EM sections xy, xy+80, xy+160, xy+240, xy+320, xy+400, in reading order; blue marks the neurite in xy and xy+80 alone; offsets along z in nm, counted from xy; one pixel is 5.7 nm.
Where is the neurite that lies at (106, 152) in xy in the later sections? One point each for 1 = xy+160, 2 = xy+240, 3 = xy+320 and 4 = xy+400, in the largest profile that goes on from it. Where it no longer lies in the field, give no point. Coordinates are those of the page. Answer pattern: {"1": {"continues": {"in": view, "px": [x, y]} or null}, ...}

* * *

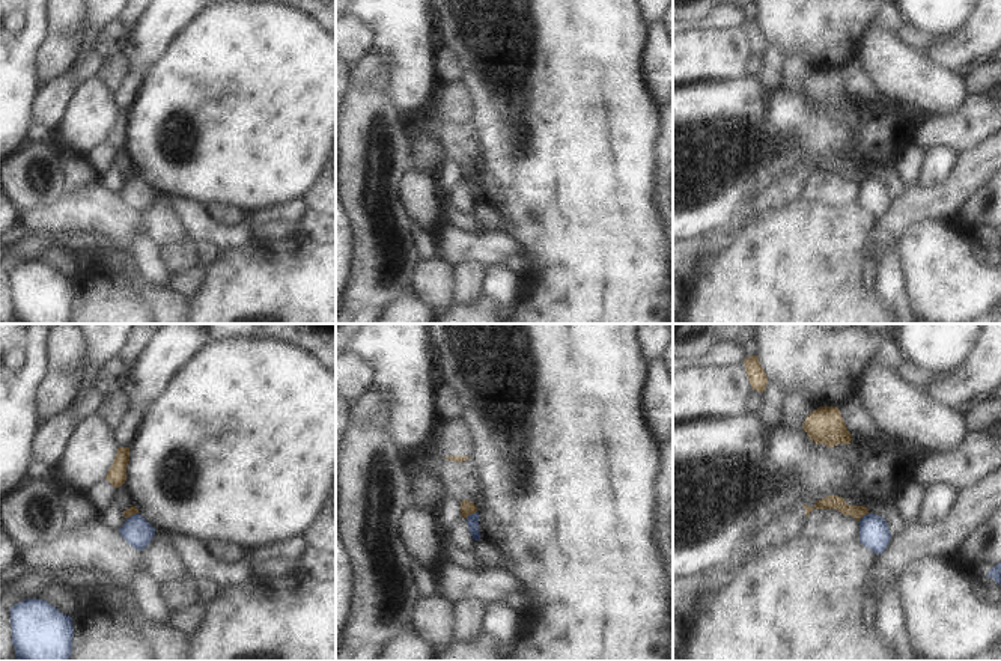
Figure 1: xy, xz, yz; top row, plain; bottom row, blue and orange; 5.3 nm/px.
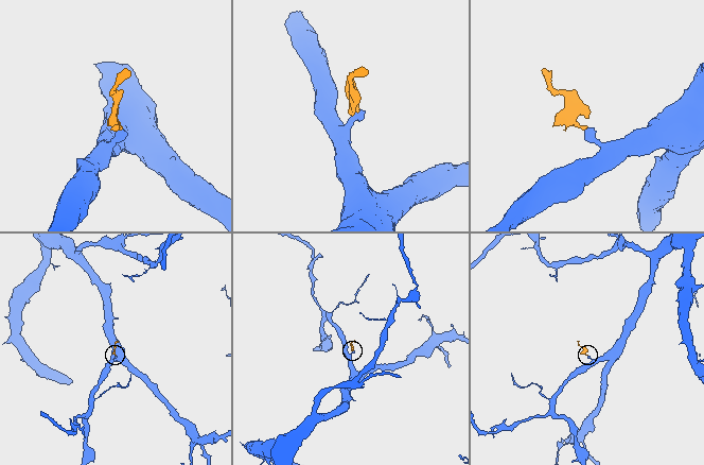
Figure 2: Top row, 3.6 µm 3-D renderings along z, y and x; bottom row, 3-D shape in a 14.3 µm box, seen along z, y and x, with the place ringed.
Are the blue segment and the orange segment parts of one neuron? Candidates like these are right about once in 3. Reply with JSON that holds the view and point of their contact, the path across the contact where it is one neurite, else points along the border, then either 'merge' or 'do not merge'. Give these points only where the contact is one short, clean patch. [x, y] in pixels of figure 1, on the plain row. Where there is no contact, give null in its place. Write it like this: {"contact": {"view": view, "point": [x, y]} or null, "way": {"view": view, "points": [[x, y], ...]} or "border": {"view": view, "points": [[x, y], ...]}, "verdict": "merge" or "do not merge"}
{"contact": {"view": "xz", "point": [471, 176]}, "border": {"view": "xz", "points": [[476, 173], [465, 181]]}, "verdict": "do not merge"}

* * *

Work required — For every line in the data above that has the string "bottom", return that line.

Solution for this task —
Figure 1: xy, xz, yz; top row, plain; bottom row, blue and orange; 5.3 nm/px.
Figure 2: Top row, 3.6 µm 3-D renderings along z, y and x; bottom row, 3-D shape in a 14.3 µm box, seen along z, y and x, with the place ringed.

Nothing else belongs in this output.